BEGIN Material to process

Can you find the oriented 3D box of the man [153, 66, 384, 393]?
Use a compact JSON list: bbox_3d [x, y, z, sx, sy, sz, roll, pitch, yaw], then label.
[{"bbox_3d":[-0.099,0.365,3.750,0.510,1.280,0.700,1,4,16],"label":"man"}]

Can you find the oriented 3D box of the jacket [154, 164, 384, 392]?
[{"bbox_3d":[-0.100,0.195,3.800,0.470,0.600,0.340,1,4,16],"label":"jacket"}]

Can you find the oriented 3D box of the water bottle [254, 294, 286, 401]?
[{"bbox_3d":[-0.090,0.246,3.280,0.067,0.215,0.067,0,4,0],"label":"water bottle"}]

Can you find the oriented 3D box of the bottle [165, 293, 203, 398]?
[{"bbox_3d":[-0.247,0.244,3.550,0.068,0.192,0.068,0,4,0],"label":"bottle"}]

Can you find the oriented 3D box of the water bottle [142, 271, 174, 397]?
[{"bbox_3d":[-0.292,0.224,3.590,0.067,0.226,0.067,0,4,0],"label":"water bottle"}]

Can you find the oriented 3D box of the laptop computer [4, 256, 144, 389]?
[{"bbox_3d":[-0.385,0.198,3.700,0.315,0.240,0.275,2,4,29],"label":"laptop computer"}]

END Material to process
BEGIN Material to process

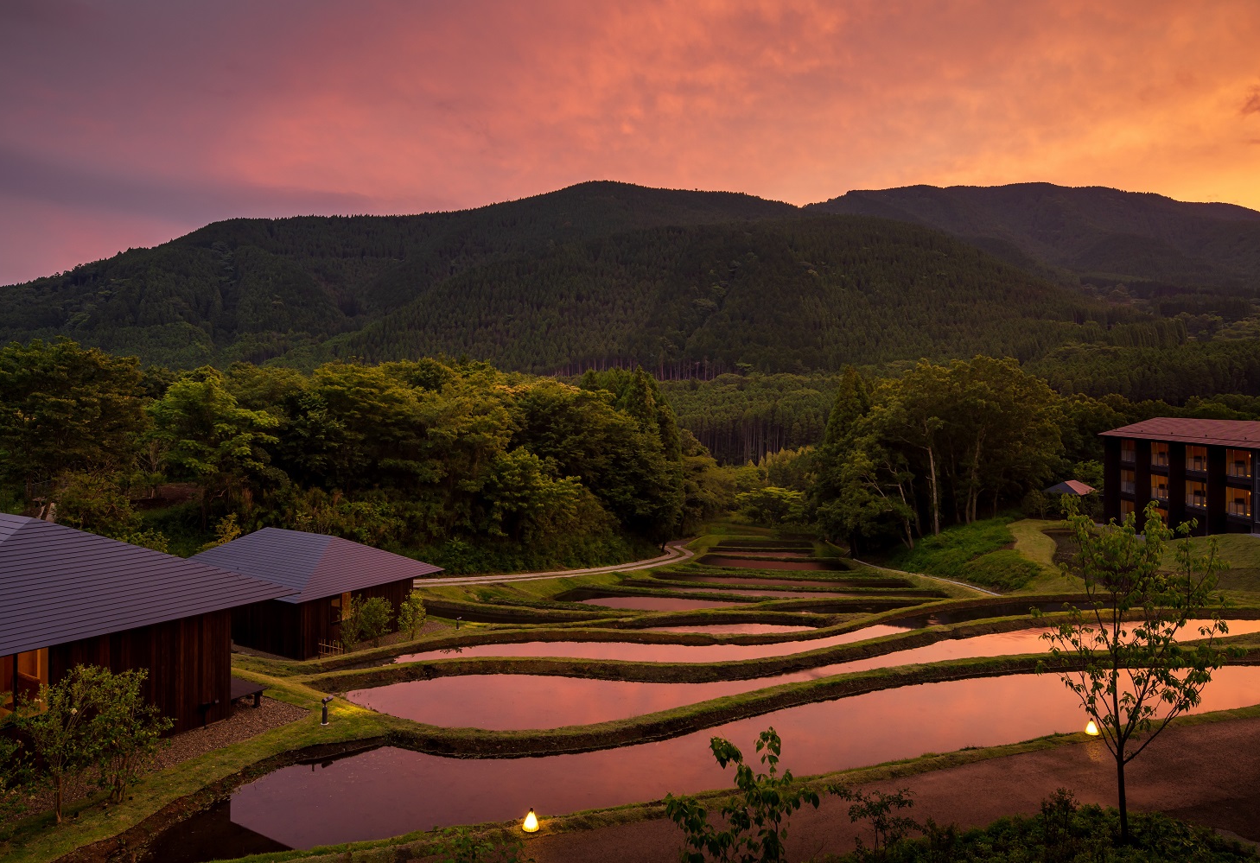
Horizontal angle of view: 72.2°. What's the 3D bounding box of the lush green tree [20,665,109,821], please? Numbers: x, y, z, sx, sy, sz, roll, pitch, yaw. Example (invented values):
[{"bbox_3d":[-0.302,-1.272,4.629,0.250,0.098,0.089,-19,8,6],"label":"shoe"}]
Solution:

END Material to process

### [Assignment]
List every line in the listing above that contains the string "water". Treat uppercase and lowercase letters as different.

### [Response area]
Can you find the oriented 3D box of the water bottle [254, 294, 286, 401]?
[{"bbox_3d":[-0.090,0.246,3.280,0.067,0.215,0.067,0,4,0],"label":"water bottle"}]
Can you find the oriented 3D box of the water bottle [142, 271, 174, 397]?
[{"bbox_3d":[-0.292,0.224,3.590,0.067,0.226,0.067,0,4,0],"label":"water bottle"}]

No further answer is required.